What you have to do -> When you return the data, keep each character exactly as it appears.

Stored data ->
══════════════════════════════

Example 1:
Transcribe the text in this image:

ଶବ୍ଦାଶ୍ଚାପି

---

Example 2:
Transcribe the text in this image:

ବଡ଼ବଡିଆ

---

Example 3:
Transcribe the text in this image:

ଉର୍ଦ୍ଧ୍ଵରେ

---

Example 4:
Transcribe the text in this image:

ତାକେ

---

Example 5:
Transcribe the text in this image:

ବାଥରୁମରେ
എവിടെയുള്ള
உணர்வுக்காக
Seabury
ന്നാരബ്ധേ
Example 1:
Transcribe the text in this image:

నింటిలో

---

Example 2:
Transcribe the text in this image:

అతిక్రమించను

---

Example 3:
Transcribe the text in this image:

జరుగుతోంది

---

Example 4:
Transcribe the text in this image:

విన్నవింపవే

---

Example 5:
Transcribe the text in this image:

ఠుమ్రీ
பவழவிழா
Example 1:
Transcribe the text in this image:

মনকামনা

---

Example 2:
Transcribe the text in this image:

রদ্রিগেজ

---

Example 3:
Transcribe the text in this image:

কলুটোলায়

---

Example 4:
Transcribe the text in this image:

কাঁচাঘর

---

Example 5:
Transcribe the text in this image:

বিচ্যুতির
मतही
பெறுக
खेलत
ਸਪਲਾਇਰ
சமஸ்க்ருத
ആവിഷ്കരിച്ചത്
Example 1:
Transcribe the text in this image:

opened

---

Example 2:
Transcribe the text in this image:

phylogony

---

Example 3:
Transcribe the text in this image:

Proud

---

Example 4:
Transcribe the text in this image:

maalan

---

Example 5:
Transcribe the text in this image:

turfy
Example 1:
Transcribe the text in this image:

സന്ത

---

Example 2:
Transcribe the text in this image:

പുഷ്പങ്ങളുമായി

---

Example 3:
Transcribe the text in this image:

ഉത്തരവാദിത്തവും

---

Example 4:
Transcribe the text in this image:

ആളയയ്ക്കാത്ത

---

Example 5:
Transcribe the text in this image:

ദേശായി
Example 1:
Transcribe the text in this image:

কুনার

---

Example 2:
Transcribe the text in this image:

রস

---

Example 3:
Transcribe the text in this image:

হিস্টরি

══════════════════════════════

Task result ->
Example 1:
Transcribe the text in this image:

ଶବ୍ଦାଶ୍ଚାପି

---

Example 2:
Transcribe the text in this image:

ବଡ଼ବଡିଆ

---

Example 3:
Transcribe the text in this image:

ଉର୍ଦ୍ଧ୍ଵରେ

---

Example 4:
Transcribe the text in this image:

ତାକେ

---

Example 5:
Transcribe the text in this image:

ବାଥରୁମରେ
എവിടെയുള്ള
உணர்வுக்காக
Seabury
ന്നാരബ്ധേ
Example 1:
Transcribe the text in this image:

నింటిలో

---

Example 2:
Transcribe the text in this image:

అతిక్రమించను

---

Example 3:
Transcribe the text in this image:

జరుగుతోంది

---

Example 4:
Transcribe the text in this image:

విన్నవింపవే

---

Example 5:
Transcribe the text in this image:

ఠుమ్రీ
பவழவிழா
Example 1:
Transcribe the text in this image:

মনকামনা

---

Example 2:
Transcribe the text in this image:

রদ্রিগেজ

---

Example 3:
Transcribe the text in this image:

কলুটোলায়

---

Example 4:
Transcribe the text in this image:

কাঁচাঘর

---

Example 5:
Transcribe the text in this image:

বিচ্যুতির
मतही
பெறுக
खेलत
ਸਪਲਾਇਰ
சமஸ்க்ருத
ആവിഷ്കരിച്ചത്
Example 1:
Transcribe the text in this image:

opened

---

Example 2:
Transcribe the text in this image:

phylogony

---

Example 3:
Transcribe the text in this image:

Proud

---

Example 4:
Transcribe the text in this image:

maalan

---

Example 5:
Transcribe the text in this image:

turfy
Example 1:
Transcribe the text in this image:

സന്ത

---

Example 2:
Transcribe the text in this image:

പുഷ്പങ്ങളുമായി

---

Example 3:
Transcribe the text in this image:

ഉത്തരവാദിത്തവും

---

Example 4:
Transcribe the text in this image:

ആളയയ്ക്കാത്ത

---

Example 5:
Transcribe the text in this image:

ദേശായി
Example 1:
Transcribe the text in this image:

কুনার

---

Example 2:
Transcribe the text in this image:

রস

---

Example 3:
Transcribe the text in this image:

হিস্টরি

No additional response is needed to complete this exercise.